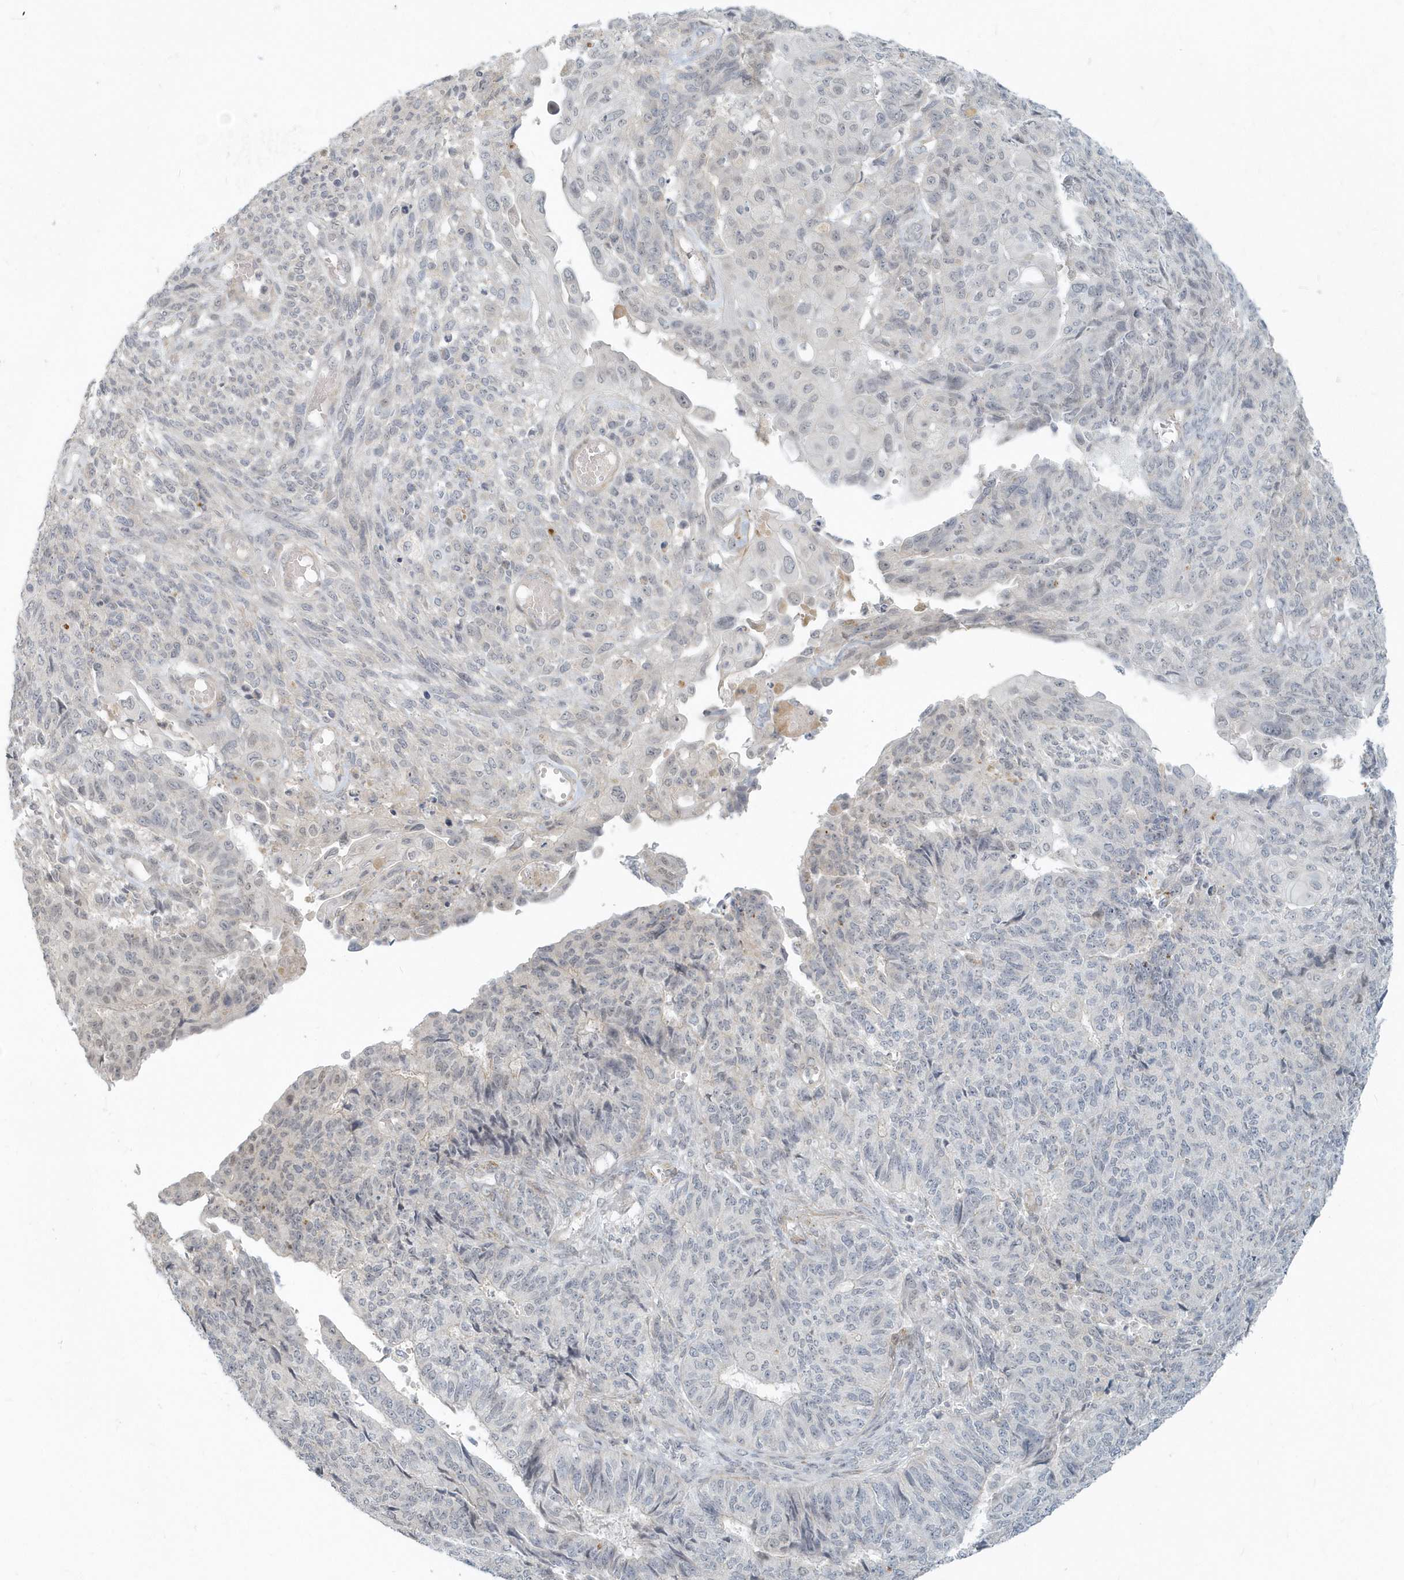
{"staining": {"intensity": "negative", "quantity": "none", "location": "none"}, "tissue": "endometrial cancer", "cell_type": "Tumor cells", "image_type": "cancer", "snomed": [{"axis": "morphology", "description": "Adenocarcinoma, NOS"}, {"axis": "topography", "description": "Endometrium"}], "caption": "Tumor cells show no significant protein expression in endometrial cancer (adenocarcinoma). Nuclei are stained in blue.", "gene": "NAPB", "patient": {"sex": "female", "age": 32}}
* * *
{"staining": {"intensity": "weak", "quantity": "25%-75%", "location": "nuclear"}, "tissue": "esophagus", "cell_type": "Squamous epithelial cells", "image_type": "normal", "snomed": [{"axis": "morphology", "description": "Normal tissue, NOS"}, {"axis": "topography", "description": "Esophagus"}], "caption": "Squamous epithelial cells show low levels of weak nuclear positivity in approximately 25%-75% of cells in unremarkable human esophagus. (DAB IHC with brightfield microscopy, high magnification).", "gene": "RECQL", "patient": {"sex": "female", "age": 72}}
...
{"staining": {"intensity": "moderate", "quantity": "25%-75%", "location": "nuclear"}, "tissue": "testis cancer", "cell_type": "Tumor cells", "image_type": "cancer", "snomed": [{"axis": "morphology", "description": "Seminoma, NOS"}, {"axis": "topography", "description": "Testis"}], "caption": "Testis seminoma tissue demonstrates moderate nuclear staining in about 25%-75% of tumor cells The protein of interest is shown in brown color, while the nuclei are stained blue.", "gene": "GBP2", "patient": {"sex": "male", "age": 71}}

What the exercise asks:
Determine how many lines of the listing above include the word "blue", and report that number only.

Response to this task:
2